# Best Holster for USP



## MidwestBrew (Apr 20, 2009)

Alright I'm in a pickle...as I mentioned before in a previous thread I just recently purchased my first hand gun, a USP 9mm. However I cannot seem to find a Blackhawk Serpa holster for it. They have them for the USP Compact, but not the full size...What gives?

I'm looking for a right-handed belt holster, not something I'd necessarily carry with, just something to hold the gun when I'm at the range. Suggestions?


----------



## literaltrance (Dec 24, 2008)

MidwestBrew said:


> Alright I'm in a pickle...as I mentioned before in a previous thread I just recently purchased my first hand gun, a USP 9mm. However I cannot seem to find a Blackhawk Serpa holster for it. They have them for the USP Compact, but not the full size...What gives?
> 
> I'm looking for a right-handed belt holster, not something I'd necessarily carry with, just something to hold the gun when I'm at the range. Suggestions?

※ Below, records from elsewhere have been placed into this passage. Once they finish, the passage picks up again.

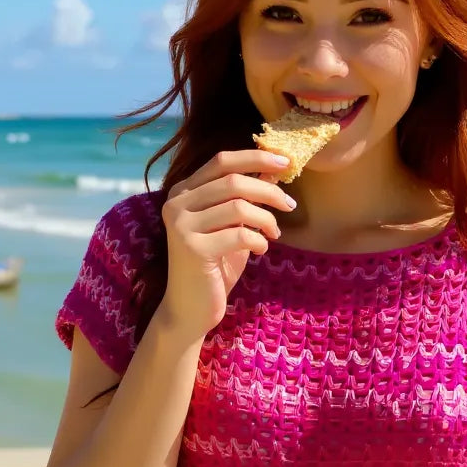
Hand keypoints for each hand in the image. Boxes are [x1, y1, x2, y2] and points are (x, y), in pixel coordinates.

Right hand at [157, 149, 294, 340]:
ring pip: (239, 206)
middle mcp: (177, 203)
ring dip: (267, 219)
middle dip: (269, 191)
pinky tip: (261, 250)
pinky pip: (240, 234)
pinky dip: (259, 240)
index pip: (222, 161)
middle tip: (290, 205)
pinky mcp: (192, 248)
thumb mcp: (233, 225)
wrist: (191, 309)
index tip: (286, 161)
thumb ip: (246, 197)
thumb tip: (274, 168)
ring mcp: (181, 225)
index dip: (256, 157)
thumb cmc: (215, 265)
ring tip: (275, 233)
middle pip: (234, 181)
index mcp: (183, 191)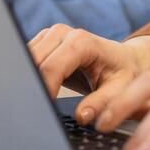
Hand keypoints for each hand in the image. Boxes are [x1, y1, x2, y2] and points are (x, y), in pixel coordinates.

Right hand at [28, 25, 149, 125]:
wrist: (124, 59)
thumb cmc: (122, 74)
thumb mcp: (120, 90)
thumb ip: (102, 103)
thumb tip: (82, 116)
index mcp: (82, 42)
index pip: (51, 68)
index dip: (44, 91)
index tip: (43, 112)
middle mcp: (63, 33)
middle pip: (33, 62)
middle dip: (33, 87)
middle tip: (36, 111)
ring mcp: (51, 34)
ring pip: (25, 59)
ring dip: (27, 81)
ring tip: (35, 103)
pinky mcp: (43, 41)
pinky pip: (26, 58)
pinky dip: (27, 76)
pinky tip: (34, 91)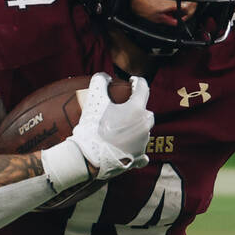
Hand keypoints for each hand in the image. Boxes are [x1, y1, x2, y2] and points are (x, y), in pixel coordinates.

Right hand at [41, 73, 153, 192]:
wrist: (89, 156)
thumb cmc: (93, 126)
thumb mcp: (94, 99)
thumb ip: (100, 82)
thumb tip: (105, 76)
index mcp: (137, 109)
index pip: (143, 88)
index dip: (137, 82)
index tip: (131, 81)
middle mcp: (145, 126)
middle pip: (145, 111)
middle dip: (136, 108)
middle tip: (124, 107)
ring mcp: (143, 143)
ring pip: (143, 130)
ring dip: (134, 127)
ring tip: (120, 128)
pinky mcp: (138, 158)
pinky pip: (142, 152)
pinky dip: (137, 148)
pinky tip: (131, 147)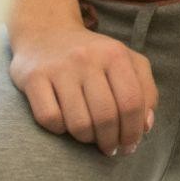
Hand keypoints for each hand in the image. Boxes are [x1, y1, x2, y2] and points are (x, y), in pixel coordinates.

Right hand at [8, 24, 158, 156]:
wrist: (46, 32)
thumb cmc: (94, 56)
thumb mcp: (127, 62)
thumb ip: (145, 91)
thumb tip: (146, 127)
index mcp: (115, 54)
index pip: (132, 103)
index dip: (134, 131)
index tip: (130, 145)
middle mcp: (87, 58)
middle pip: (106, 117)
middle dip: (111, 141)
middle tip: (110, 148)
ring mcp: (59, 68)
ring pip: (78, 124)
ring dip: (87, 139)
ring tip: (89, 136)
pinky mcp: (33, 78)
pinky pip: (50, 119)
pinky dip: (59, 129)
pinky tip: (64, 124)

http://www.donhume.com/index.php?ma...oducts_id=44&zenid=i716bls3dcknarmdk4soc2nmr7

I've got this holster for my USP 45, P2000SK, Sig P229, and S&W 1076. I also have one on order for my "reserved" Sig P220 Carry, although I don't expect the gun to show up for a few....years.... Anyhow, they are top notch and you won't find another leather holster which matches this quality for $48. Expect 8-12 weeks turnaround time on these. Such is the price of quality leather.


----------



## Blkhawk73 (Sep 2, 2006)

I use a Mitch Rosen "5JR" for my USP. Best leather maker I've found yet.


----------



## MidwestBrew (Apr 20, 2009)

Is leather the way to go? Do you need to do anything to maintain it? I was kind of looking for something more tactical like a serpa, but if leather is the real deal then I'll have to look into it


----------



## Tuefelhunden (Nov 20, 2006)

For an economical Kydex option I'd consider taking a look at Fobus Paddle and belt slide models. If it is just for the range or field use one of those would get the job done.


----------



## literaltrance (Dec 24, 2008)

MidwestBrew said:


> Is leather the way to go? Do you need to do anything to maintain it? I was kind of looking for something more tactical like a serpa, but if leather is the real deal then I'll have to look into it


Sorry for the delayed response.

Leather is something I prefer. Kydex is some amazing material but if either kydex or leather runs the risk of rubbing against my skin, I'll choose leather.

Based on your mention of a "range-use" holster, I'd still go with the Don Hume [open top] OWB leather holster, not only for comfort, but for the option of concealed carry if you're willing to wear an untucked shirt.


----------